X-Ray system source of fumes
Meanwhile, just under two weeks since noxious fumes from the hospital's ventilation system caused the hospital to scale down activities on the first, second and third floors, the source of the problem has been identified.
In a release from the Western Regional Health Authority yesterday, it was disclosed that investigations had revealed that the hospital's X-Ray system was the source of the fumes which had been seeping through the ventilation network and giving off the offensive odour.
"This confirmation has come after extensive and detailed engineering probe throughout the first three floors of the hospital, which is the area affected," said Anthony Smikle, the hospital's chief executive officer.
"Earlier this afternoon (Thursday), stakeholders, including the Ministry of Health, the board of directors, senior management and technical experts, met to review the situation ... . We are now awaiting further recommendation on how to contain the area of contamination," added Smikle.
Smikle further disclosed that steps are currently being taken to adjust the ventilation system, which is key to the restoration of normality.
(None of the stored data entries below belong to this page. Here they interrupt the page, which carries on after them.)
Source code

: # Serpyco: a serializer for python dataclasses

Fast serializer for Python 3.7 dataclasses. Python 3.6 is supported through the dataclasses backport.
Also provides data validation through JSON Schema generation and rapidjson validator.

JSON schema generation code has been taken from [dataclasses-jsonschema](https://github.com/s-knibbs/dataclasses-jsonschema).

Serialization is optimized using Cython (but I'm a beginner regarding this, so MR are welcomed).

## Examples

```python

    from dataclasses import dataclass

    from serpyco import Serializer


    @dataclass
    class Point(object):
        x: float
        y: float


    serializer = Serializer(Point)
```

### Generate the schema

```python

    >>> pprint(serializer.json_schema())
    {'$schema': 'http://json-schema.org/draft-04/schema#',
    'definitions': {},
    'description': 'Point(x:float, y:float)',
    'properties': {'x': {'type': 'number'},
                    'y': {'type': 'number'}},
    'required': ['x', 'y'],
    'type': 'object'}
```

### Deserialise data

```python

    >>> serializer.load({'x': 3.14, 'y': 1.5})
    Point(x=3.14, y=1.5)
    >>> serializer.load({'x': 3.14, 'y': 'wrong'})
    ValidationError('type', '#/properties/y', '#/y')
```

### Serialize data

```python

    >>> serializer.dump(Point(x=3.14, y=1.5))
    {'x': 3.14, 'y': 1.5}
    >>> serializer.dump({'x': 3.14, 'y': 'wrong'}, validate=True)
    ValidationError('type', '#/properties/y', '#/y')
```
He said the exercise should be completed within 10 to 15 days.
On September 27, callers to the Gleaner's Western Bureau reported that noxious fumes were causing an uncomfortable stench inside the hospital's Accident and Emergency Department and that medical personnel had stopped working and had vacated the area. The hospital administrators subsequently confirmed the situation and announced the suspension of activities on the first, second and third floors.
"Now that the source of the problem has been conclusively identified, corrective measures are being expedited so as to have the services at the hospital restored expeditiously," said Smikle.